AIM: Swap "concrete" for "stone" and repeat the lines from the start of the records up to and including the line with "[109, 265, 146, 311]", leaving all else unchanged and the pictures out.

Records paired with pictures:
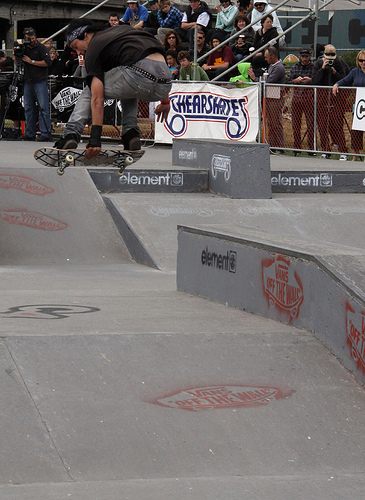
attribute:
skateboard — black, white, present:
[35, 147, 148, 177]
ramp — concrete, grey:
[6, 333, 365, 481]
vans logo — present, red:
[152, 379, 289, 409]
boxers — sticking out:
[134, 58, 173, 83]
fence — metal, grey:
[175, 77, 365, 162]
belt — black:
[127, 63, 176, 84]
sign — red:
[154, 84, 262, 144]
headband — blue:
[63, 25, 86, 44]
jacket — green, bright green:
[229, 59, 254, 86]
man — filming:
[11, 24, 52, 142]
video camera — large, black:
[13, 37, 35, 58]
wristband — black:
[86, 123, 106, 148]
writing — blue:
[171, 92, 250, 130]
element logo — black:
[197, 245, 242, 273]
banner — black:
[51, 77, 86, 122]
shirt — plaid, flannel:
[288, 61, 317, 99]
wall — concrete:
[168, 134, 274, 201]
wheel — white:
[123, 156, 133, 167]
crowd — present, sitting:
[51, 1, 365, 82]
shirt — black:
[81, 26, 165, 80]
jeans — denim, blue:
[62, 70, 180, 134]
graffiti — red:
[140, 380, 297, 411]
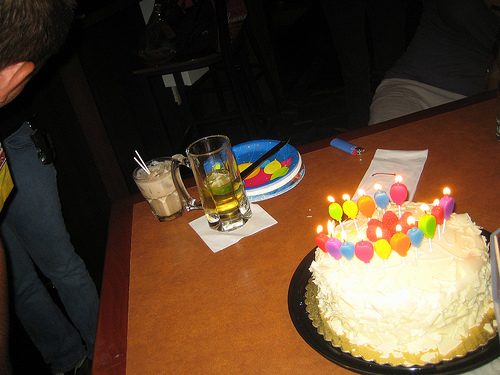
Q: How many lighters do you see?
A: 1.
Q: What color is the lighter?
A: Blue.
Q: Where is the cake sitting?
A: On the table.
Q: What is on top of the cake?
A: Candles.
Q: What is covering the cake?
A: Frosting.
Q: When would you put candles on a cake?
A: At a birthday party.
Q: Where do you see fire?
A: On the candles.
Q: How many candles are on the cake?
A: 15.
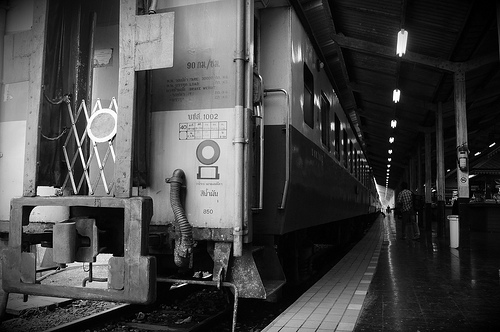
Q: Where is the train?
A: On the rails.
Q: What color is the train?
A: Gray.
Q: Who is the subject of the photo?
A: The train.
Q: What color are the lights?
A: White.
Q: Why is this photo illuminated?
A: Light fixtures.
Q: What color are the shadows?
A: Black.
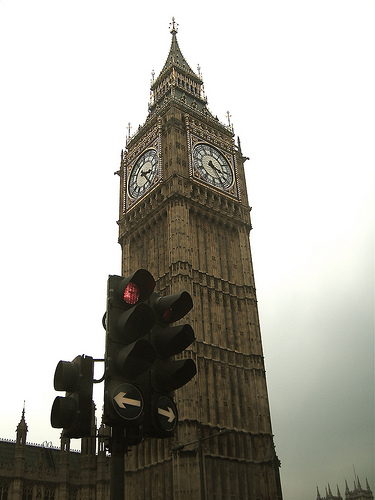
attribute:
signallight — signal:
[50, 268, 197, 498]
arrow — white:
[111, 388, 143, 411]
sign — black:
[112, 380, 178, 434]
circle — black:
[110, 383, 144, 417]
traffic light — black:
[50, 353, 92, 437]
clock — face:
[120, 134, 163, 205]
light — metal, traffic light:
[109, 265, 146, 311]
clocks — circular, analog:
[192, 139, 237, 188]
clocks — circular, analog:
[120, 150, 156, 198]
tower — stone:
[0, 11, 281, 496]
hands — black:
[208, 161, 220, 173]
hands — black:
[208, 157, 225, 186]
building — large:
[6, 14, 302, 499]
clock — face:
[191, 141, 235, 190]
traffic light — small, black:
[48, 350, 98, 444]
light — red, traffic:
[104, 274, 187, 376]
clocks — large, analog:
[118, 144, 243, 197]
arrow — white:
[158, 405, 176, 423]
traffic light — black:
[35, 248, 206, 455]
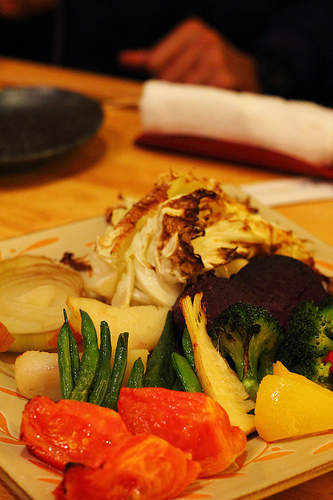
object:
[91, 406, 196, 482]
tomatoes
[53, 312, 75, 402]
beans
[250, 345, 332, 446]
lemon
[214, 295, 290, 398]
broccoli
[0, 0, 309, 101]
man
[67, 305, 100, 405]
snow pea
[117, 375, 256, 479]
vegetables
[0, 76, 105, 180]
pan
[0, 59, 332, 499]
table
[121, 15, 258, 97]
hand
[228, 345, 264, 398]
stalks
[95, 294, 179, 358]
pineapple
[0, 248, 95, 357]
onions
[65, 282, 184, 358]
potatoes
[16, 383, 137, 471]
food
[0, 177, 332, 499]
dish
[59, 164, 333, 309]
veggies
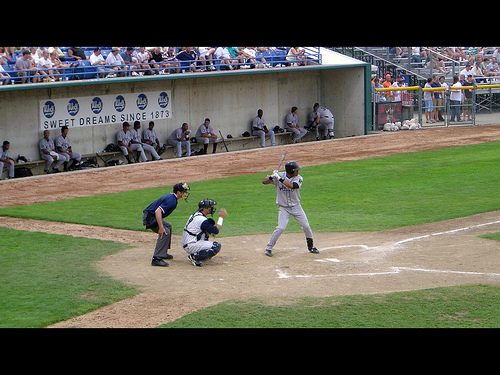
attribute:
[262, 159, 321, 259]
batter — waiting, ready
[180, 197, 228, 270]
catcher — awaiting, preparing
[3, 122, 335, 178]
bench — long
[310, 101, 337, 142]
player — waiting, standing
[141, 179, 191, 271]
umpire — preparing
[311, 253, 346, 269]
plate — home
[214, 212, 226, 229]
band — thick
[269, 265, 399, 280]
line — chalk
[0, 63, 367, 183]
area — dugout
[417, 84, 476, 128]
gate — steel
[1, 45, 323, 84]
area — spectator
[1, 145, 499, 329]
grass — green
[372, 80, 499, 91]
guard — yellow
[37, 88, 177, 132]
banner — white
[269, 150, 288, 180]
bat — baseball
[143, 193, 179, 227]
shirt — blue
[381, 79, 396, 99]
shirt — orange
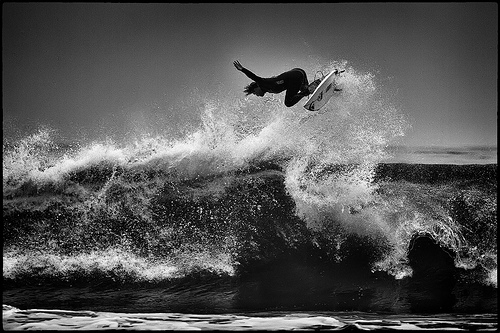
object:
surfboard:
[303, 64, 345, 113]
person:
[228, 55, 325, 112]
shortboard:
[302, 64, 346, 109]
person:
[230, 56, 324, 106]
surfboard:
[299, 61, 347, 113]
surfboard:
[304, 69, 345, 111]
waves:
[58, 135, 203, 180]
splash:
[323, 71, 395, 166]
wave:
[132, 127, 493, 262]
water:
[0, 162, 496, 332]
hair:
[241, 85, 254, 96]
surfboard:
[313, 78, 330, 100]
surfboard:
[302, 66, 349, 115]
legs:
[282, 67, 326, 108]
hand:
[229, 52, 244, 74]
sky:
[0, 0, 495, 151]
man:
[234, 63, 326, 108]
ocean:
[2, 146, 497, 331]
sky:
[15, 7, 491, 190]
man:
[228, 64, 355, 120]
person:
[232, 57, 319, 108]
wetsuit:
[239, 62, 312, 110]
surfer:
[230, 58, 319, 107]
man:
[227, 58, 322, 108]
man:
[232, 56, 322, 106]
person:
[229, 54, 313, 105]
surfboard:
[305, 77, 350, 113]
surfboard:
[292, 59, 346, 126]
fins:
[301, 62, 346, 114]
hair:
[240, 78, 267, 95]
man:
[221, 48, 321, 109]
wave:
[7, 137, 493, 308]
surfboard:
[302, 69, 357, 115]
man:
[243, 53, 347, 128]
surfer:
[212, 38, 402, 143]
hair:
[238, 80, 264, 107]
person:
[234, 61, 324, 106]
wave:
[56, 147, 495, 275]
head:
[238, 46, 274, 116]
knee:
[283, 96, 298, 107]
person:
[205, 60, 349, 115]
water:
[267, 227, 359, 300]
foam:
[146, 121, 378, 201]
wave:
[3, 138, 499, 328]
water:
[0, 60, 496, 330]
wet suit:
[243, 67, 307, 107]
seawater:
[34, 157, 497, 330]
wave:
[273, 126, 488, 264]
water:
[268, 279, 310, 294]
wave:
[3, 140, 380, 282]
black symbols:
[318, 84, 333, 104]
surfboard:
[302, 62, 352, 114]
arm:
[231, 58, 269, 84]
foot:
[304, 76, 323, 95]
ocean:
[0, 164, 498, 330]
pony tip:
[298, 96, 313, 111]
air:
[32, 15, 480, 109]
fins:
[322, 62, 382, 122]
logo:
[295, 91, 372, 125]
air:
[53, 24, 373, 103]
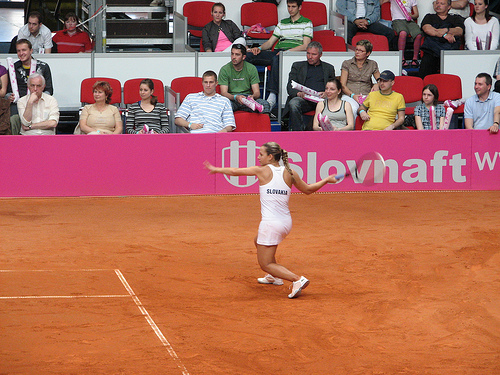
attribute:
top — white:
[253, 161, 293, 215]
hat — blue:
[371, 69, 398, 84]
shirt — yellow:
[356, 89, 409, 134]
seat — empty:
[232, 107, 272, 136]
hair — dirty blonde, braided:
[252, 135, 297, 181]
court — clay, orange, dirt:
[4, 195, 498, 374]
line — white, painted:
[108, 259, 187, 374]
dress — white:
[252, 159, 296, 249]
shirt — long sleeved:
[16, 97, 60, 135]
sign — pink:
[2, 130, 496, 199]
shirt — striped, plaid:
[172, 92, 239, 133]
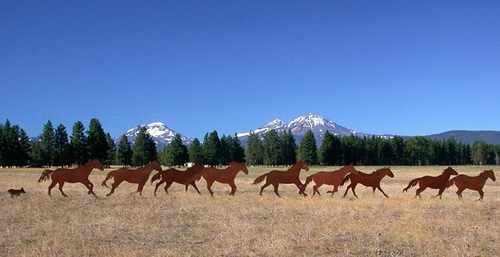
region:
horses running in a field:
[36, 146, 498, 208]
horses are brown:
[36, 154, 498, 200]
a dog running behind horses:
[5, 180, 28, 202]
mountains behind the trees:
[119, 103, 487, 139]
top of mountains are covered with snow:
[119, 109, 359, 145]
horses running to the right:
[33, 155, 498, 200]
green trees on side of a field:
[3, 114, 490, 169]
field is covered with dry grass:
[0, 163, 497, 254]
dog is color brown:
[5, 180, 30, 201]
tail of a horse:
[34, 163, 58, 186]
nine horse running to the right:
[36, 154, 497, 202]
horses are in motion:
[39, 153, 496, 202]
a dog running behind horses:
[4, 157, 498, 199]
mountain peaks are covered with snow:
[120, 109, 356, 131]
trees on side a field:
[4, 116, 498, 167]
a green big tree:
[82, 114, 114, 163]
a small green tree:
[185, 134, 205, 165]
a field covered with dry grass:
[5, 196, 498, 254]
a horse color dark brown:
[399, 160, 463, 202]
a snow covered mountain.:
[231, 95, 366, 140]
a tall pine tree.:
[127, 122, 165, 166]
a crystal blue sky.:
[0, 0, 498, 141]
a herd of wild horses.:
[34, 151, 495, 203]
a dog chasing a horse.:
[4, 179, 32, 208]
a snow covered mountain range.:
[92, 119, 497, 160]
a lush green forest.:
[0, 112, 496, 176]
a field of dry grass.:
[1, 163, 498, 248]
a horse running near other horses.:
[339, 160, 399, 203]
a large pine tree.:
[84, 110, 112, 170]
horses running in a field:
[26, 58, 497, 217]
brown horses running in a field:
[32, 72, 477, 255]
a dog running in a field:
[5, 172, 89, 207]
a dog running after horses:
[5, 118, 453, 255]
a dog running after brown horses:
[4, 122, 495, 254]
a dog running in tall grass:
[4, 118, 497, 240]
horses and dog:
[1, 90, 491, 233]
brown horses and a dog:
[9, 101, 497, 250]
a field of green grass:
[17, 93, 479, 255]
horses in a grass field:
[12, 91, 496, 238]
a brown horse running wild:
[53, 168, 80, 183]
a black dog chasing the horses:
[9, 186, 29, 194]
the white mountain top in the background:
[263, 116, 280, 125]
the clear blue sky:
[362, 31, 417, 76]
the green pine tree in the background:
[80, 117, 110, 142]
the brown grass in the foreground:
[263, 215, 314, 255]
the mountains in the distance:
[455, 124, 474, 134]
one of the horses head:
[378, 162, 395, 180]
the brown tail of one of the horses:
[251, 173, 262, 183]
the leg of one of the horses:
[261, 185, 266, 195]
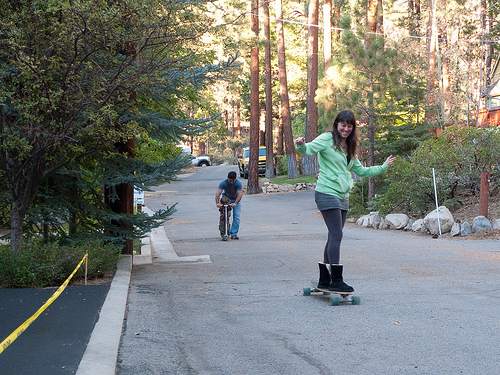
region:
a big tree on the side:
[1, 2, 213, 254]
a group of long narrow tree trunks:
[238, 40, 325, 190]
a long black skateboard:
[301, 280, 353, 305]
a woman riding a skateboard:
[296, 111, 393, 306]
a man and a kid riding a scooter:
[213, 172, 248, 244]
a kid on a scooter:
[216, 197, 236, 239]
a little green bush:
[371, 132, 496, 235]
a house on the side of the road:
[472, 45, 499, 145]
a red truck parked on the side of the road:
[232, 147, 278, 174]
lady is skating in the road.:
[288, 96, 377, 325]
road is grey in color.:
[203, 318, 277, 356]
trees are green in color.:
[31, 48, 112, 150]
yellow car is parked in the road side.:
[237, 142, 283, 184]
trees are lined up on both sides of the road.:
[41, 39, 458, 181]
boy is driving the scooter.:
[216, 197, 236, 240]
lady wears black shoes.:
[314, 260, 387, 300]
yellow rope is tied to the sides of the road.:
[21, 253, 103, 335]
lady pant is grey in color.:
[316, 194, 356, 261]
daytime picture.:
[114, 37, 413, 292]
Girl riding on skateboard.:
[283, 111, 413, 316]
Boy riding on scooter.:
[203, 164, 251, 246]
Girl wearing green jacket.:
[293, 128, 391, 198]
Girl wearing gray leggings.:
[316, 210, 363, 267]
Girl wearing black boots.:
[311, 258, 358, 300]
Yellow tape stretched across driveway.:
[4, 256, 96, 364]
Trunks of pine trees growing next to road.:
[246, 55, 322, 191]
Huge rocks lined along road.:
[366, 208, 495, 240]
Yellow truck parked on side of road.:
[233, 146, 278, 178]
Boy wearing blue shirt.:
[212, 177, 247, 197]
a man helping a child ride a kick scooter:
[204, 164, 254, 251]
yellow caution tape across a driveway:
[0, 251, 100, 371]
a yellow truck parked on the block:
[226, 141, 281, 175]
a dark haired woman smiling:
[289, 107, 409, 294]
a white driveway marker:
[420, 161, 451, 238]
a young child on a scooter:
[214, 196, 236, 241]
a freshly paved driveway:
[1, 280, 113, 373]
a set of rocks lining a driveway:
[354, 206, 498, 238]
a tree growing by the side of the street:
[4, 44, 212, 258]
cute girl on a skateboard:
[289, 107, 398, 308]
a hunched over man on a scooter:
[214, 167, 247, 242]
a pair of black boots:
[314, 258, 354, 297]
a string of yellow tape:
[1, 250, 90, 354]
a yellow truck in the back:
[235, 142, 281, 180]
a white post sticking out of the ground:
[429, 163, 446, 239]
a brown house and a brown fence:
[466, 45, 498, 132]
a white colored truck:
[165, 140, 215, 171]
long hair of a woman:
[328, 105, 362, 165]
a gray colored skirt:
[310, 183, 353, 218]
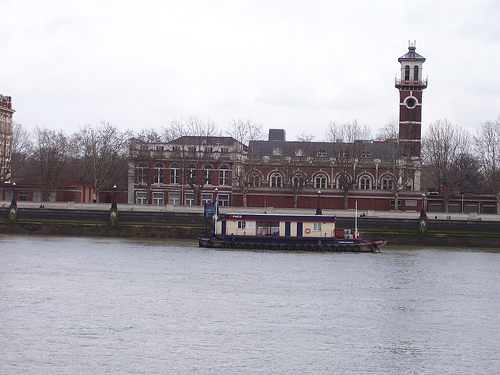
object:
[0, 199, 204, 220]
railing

SOLVED PROBLEM:
attribute:
skateboard — black, white, present:
[35, 147, 148, 177]
ramp — stone, grey:
[6, 333, 365, 481]
vans logo — present, red:
[152, 379, 289, 409]
boxers — sticking out:
[134, 58, 173, 83]
fence — metal, grey:
[175, 77, 365, 162]
belt — black:
[127, 63, 176, 84]
sign — red:
[154, 84, 262, 144]
headband — blue:
[63, 25, 86, 44]
jacket — green, bright green:
[229, 59, 254, 86]
man — filming:
[11, 24, 52, 142]
video camera — large, black:
[13, 37, 35, 58]
wristband — black:
[86, 123, 106, 148]
writing — blue:
[171, 92, 250, 130]
element logo — black:
[197, 245, 242, 273]
banner — black:
[51, 77, 86, 122]
shirt — plaid, flannel:
[288, 61, 317, 99]
wall — stone:
[168, 134, 274, 201]
wheel — white:
[123, 156, 133, 167]
crowd — present, sitting:
[51, 1, 365, 82]
shirt — black:
[81, 26, 165, 80]
jeans — denim, blue:
[62, 70, 180, 134]
graffiti — red:
[140, 380, 297, 411]
Q: How many lighters do you see?
A: 1.
Q: What color is the lighter?
A: Blue.
Q: Where is the cake sitting?
A: On the table.
Q: What is on top of the cake?
A: Candles.
Q: What is covering the cake?
A: Frosting.
Q: When would you put candles on a cake?
A: At a birthday party.
Q: Where do you see fire?
A: On the candles.
Q: How many candles are on the cake?
A: 15.
Q: Where is the train?
A: On the rails.
Q: What color is the train?
A: Gray.
Q: Who is the subject of the photo?
A: The train.
Q: What color are the lights?
A: White.
Q: Why is this photo illuminated?
A: Light fixtures.
Q: What color are the shadows?
A: Black.
attribute:
signallight — signal:
[50, 268, 197, 498]
arrow — white:
[111, 388, 143, 411]
sign — black:
[112, 380, 178, 434]
circle — black:
[110, 383, 144, 417]
traffic light — black:
[50, 353, 92, 437]
clock — face:
[120, 134, 163, 205]
light — metal, traffic light:
[109, 265, 146, 311]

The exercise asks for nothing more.